===== Data to process

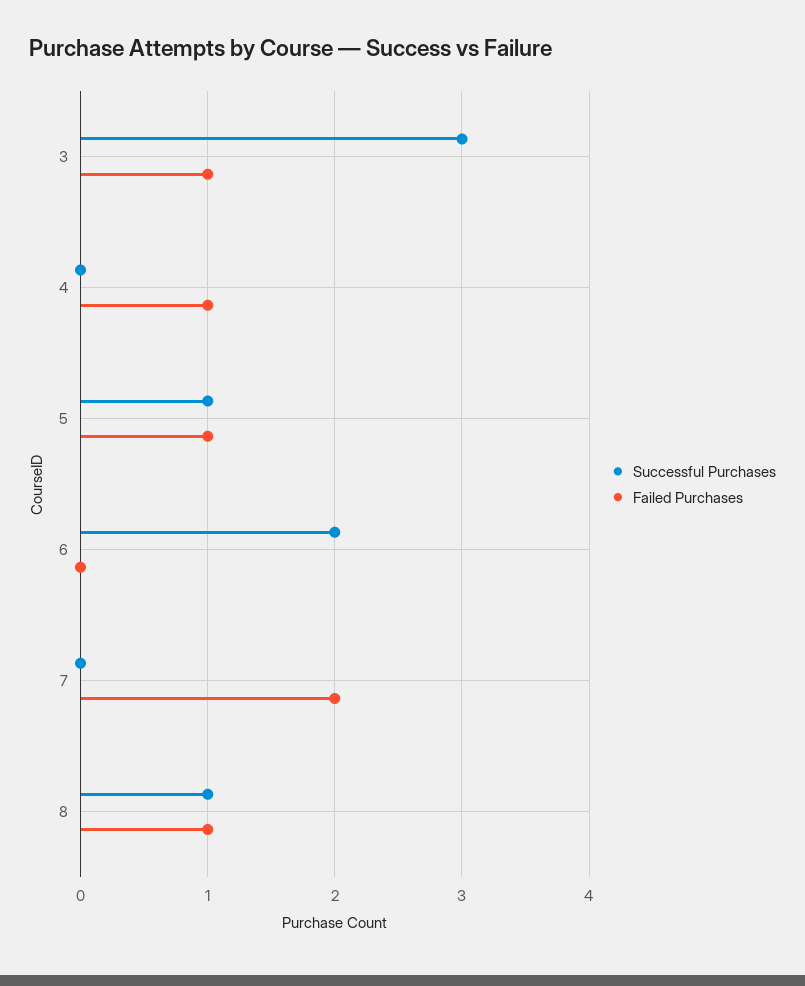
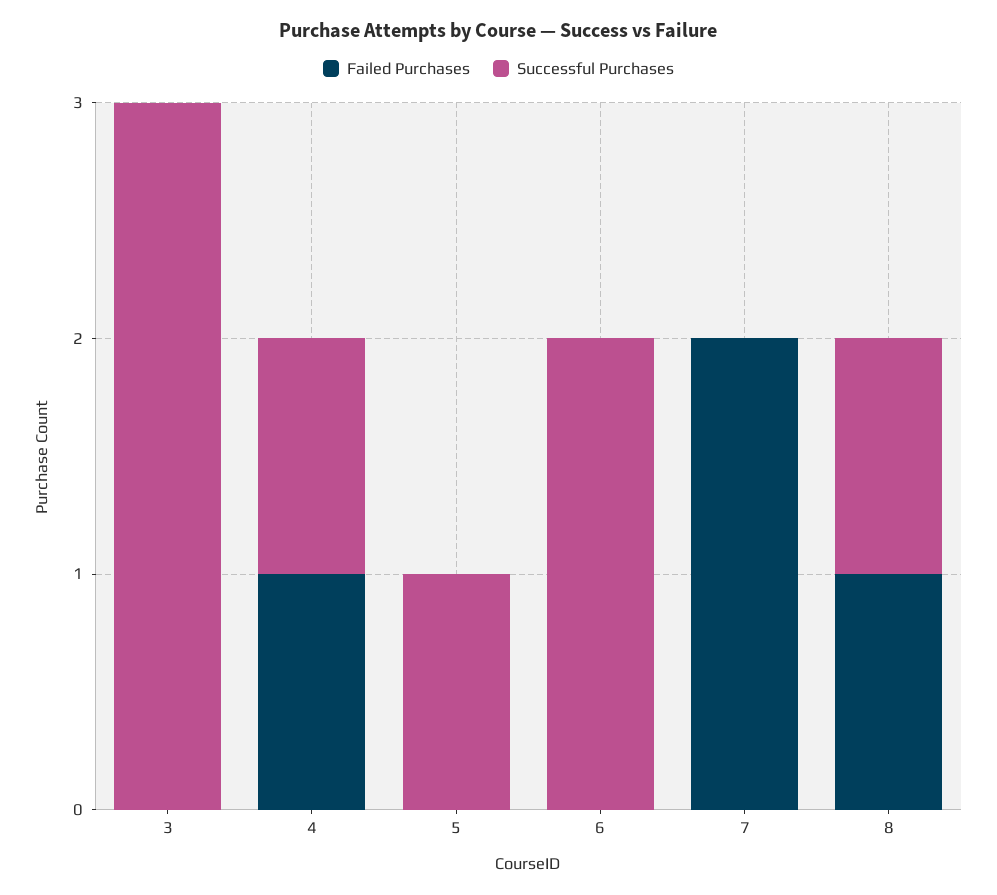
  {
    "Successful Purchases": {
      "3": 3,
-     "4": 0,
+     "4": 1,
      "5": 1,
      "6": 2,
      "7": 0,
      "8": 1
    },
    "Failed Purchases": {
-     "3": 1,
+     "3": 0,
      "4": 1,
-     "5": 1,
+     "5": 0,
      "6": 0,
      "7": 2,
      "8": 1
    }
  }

==========
===== Data to process

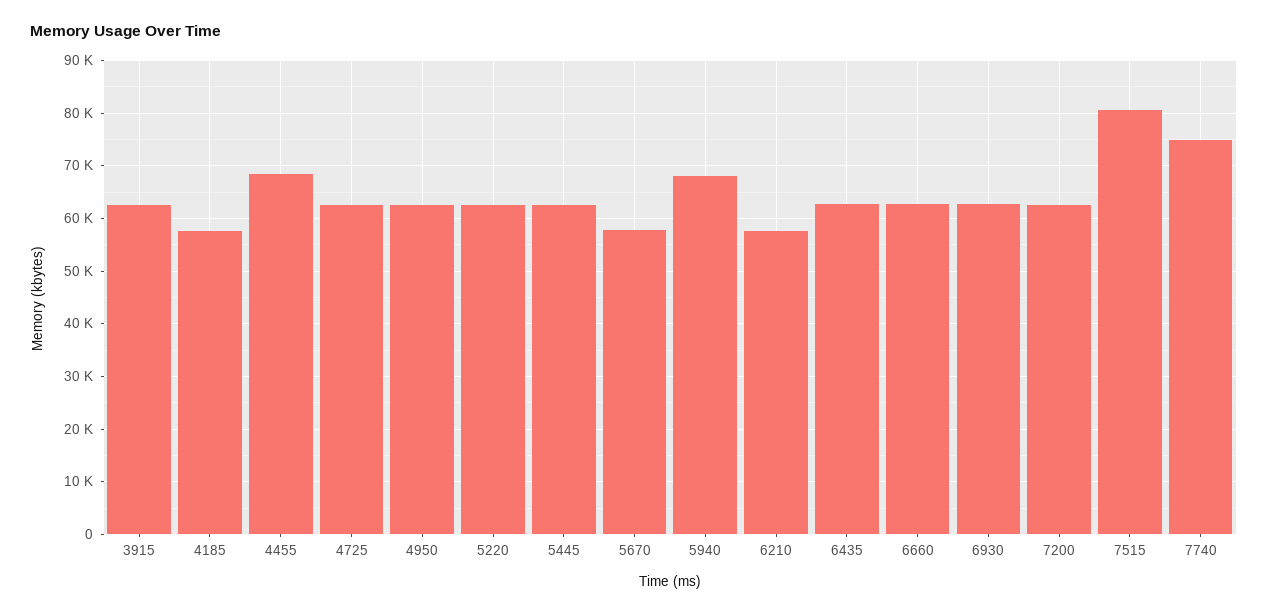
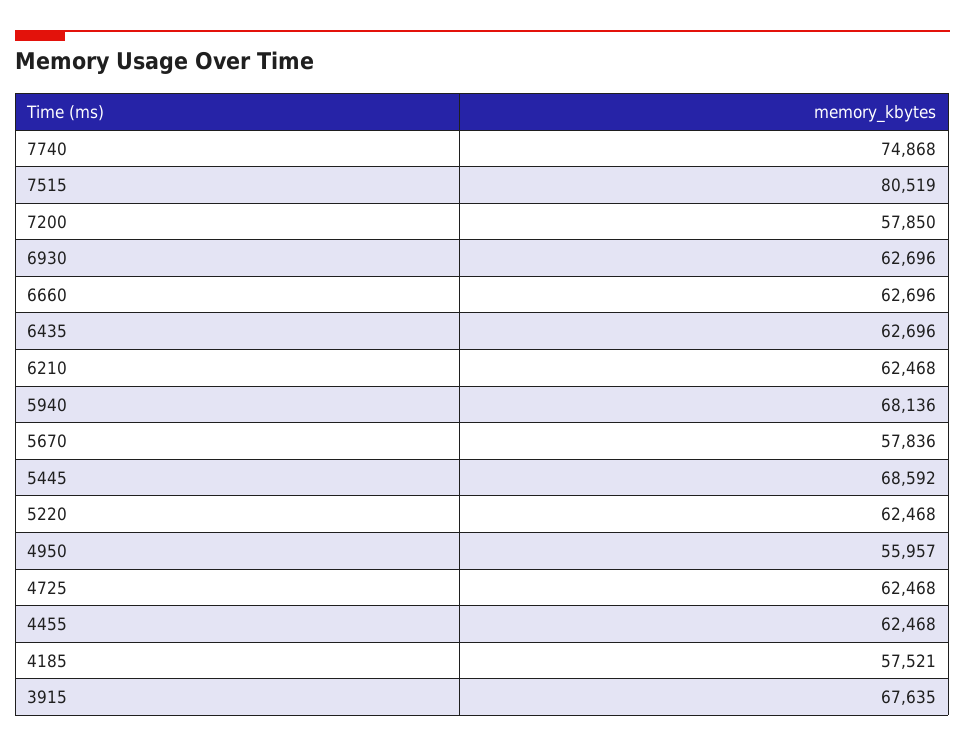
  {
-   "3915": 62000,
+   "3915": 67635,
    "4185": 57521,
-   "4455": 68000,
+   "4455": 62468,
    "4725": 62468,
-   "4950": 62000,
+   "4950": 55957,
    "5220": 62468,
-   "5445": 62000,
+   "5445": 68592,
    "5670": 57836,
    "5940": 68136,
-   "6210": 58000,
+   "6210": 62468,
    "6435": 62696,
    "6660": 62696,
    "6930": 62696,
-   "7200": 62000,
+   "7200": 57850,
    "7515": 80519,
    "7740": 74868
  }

==========

The word is "Purchases". Copy every line above where it appears.

◆ Exercise answer
    "Successful Purchases": {
    "Failed Purchases": {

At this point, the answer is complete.